Hi Bernd,
sorry for delay, I am on PTO, didn't read emails this week...
On 11/17, Bernd Edlinger wrote:
On 11/17/25 16:01, Oleg Nesterov wrote:
On 11/17, Bernd Edlinger wrote:
On 11/11/25 10:21, Christian Brauner wrote:
On Wed, Nov 05, 2025 at 03:32:10PM +0100, Oleg Nesterov wrote:
But this is minor. Why do we need "bool unsafe_execve_in_progress" ? If this patch is correct, de_thread() can drop/reacquire cred_guard_mutex unconditionally.
I would not like to drop the mutex when no absolutely necessary for performance reasons.
OK, I won't insist... But I don't really understand how this can help to improve the performance. If nothing else, this adds another for_other_threads() loop.
If no dead-lock is possible it is better to complete the de_thread without releasing the mutex. For the debugger it is also the better experience, no matter when the ptrace_attack happens it will succeed rather quickly either before the execve or after the execve.

▶ _Exercise material_
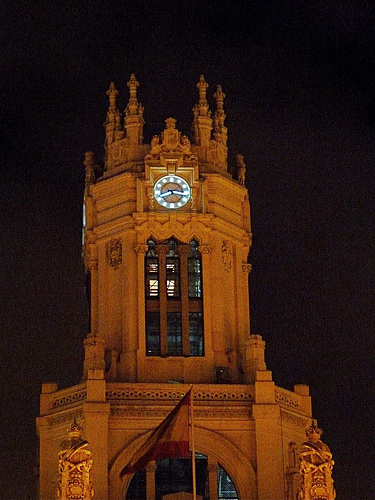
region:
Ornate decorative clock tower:
[78, 68, 261, 380]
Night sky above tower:
[3, 188, 46, 229]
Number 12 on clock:
[168, 176, 176, 182]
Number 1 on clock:
[176, 177, 184, 184]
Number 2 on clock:
[180, 184, 190, 189]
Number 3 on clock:
[182, 190, 190, 195]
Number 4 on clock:
[179, 196, 189, 203]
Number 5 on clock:
[178, 199, 187, 207]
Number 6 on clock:
[172, 201, 181, 210]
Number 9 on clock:
[155, 192, 162, 196]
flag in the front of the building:
[113, 385, 208, 498]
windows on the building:
[139, 241, 204, 358]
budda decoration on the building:
[289, 416, 333, 497]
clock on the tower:
[154, 163, 193, 213]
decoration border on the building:
[128, 387, 166, 399]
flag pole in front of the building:
[184, 382, 198, 499]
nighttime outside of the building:
[307, 305, 354, 356]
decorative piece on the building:
[103, 232, 124, 278]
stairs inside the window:
[216, 464, 236, 498]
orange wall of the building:
[137, 359, 216, 379]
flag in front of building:
[100, 385, 209, 492]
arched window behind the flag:
[120, 424, 252, 498]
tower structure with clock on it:
[45, 65, 294, 485]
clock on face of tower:
[150, 170, 189, 206]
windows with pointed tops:
[147, 233, 206, 358]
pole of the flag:
[184, 396, 200, 497]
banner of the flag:
[107, 389, 195, 469]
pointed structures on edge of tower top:
[82, 68, 253, 176]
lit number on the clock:
[161, 177, 165, 182]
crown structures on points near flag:
[59, 419, 325, 444]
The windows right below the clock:
[144, 238, 202, 355]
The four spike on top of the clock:
[102, 69, 225, 127]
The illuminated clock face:
[158, 176, 189, 212]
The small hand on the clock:
[171, 192, 190, 197]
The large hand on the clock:
[150, 189, 173, 204]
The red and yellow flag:
[130, 391, 190, 471]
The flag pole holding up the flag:
[184, 389, 204, 496]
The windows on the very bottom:
[122, 441, 230, 498]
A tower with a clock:
[48, 81, 338, 498]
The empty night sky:
[272, 58, 372, 322]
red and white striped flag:
[114, 383, 192, 482]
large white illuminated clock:
[148, 173, 191, 209]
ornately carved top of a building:
[74, 70, 251, 183]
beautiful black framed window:
[136, 228, 209, 359]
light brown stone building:
[34, 68, 338, 499]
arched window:
[110, 420, 255, 498]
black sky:
[1, 1, 373, 497]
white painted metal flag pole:
[184, 380, 200, 497]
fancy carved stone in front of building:
[283, 417, 334, 498]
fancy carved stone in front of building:
[48, 419, 96, 498]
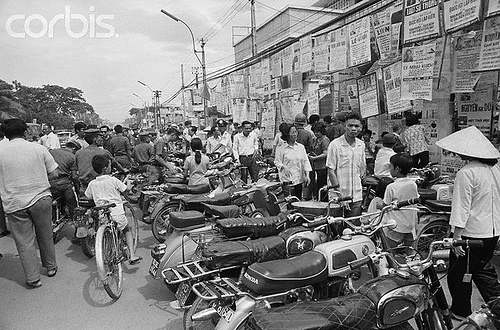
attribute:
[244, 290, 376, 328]
seat — leather, smooth, piped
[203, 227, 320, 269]
seat — black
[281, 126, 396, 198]
boy — thin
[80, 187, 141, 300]
bicycle — chrome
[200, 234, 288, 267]
seat — black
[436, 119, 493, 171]
hat — white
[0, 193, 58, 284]
pants — grey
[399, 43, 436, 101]
flyer — flapping, blowing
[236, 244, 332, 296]
seat — black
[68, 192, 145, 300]
bicycle — chrome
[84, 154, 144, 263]
boy — little, young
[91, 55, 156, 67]
clouds — white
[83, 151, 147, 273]
boy — little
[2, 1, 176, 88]
sky — cloudy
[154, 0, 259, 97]
wires — electrical 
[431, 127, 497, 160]
hat — chinese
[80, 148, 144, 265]
boy — little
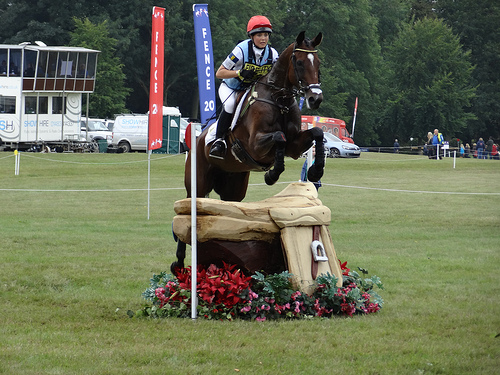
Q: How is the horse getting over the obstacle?
A: Jumping.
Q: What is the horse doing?
A: Jumping.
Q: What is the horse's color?
A: Brown.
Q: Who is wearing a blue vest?
A: The woman.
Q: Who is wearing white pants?
A: The woman.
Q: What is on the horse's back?
A: A woman.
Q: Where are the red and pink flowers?
A: On the field.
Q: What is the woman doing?
A: Jumping a horse.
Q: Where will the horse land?
A: On the grass.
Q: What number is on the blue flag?
A: Twenty.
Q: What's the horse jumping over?
A: Obstacle.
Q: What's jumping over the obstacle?
A: Horse.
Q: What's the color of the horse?
A: Brown.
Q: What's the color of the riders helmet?
A: Red.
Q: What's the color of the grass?
A: Green.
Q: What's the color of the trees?
A: Green.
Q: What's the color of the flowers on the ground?
A: Red.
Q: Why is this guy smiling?
A: He won ribbons.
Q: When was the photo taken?
A: During the day.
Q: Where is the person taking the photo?
A: In front of the horse.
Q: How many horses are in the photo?
A: One.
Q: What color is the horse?
A: Brown.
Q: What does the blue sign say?
A: Fence.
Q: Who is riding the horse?
A: Jockey.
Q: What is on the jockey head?
A: A helmet.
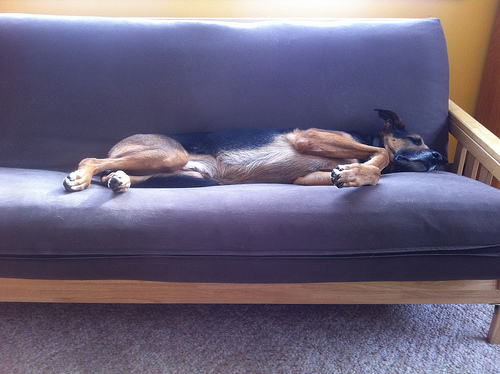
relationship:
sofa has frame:
[0, 10, 499, 347] [1, 276, 496, 305]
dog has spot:
[63, 106, 443, 199] [162, 127, 277, 158]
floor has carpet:
[0, 299, 499, 372] [2, 300, 498, 370]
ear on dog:
[373, 106, 405, 129] [63, 106, 443, 199]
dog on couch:
[63, 106, 443, 199] [28, 10, 473, 301]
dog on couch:
[63, 106, 443, 199] [0, 17, 499, 344]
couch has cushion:
[0, 17, 499, 344] [2, 12, 498, 279]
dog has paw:
[63, 106, 443, 199] [327, 161, 382, 188]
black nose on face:
[425, 150, 442, 163] [389, 127, 441, 171]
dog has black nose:
[63, 106, 443, 199] [425, 150, 442, 163]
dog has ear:
[63, 106, 443, 199] [374, 105, 410, 130]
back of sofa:
[0, 13, 452, 160] [0, 10, 499, 347]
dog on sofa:
[63, 106, 443, 199] [4, 12, 484, 323]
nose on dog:
[428, 148, 445, 164] [76, 77, 472, 247]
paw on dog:
[63, 171, 93, 191] [63, 106, 443, 199]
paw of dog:
[103, 168, 134, 199] [55, 100, 450, 198]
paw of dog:
[326, 158, 361, 189] [55, 100, 450, 198]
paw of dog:
[63, 171, 93, 191] [55, 100, 450, 198]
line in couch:
[4, 240, 484, 263] [0, 17, 499, 344]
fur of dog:
[198, 125, 259, 163] [50, 103, 456, 183]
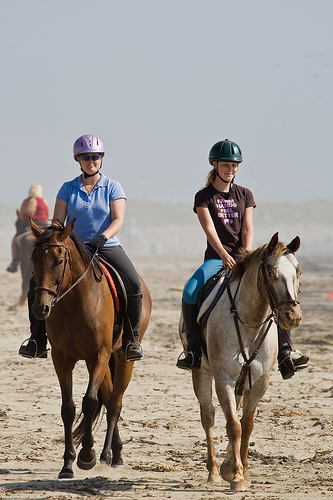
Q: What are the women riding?
A: Horses.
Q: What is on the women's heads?
A: Helmets.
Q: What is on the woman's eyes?
A: Sunglasses.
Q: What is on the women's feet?
A: Riding boots.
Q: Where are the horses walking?
A: Sand.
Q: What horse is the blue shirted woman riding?
A: Horse on right.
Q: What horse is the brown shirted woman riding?
A: Horse on left.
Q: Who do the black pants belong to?
A: A woman.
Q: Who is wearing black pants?
A: A woman.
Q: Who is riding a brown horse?
A: A woman.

▶ _Problem A_
List every line of the entries that contains the word "black". Case counts.
▶ _Problem B_
Continue the email discussion of de_thread() and cred_guard_mutex from the point where it stops.

▶ _Reply A_
beautiful black framed window:
black sky:
seat — black
seat — black
seat — black
black nose on face:
dog has black nose:
Q: Who do the black pants belong to?
Q: Who is wearing black pants?

▶ _Reply B_
I still disagree, I still don't understand the "performance reasons", but since I can't convince you I won't really argue.
- if (unlikely(unsafe_execve_in_progress)) {
spin_unlock_irq(lock);sig->exec_bprm = bprm;mutex_unlock(&sig->cred_guard_mutex);spin_lock_irq(lock);I don't think spin_unlock_irq() + spin_lock_irq() makes any sense...
Since the spin lock was acquired while holding the mutex, both should be unlocked in reverse sequence and the spin lock re-acquired after releasing the mutex.
Why?
It is generally more safe when each thread acquires its mutexes in order and releases them in reverse order. Consider this: Thread A: holds spin_lock_irq(siglock); does mutes_unlock(cred_guard_mutex); with irq disabled. task switch happens to Thread B which has irq enabled. and is waiting for cred_guard_mutex. Thrad B: does mutex_lock(cred_guard_mutex); but is interrupted this point and the interrupt handler I executes now iterrupt handler I wants to take siglock and is blocked, because the system one single CPU core.
I don't follow. Do you mean PREEMPT_RT ?
If yes. In this case spin_lock_irq() is rt_spin_lock() which doesn't disable irqs, it does rt_lock_lock() (takes rt_mutex) + migrate_disable().
I do think that spin/mutex/whatever_unlock() is always safe. In any order, and regardless of RT.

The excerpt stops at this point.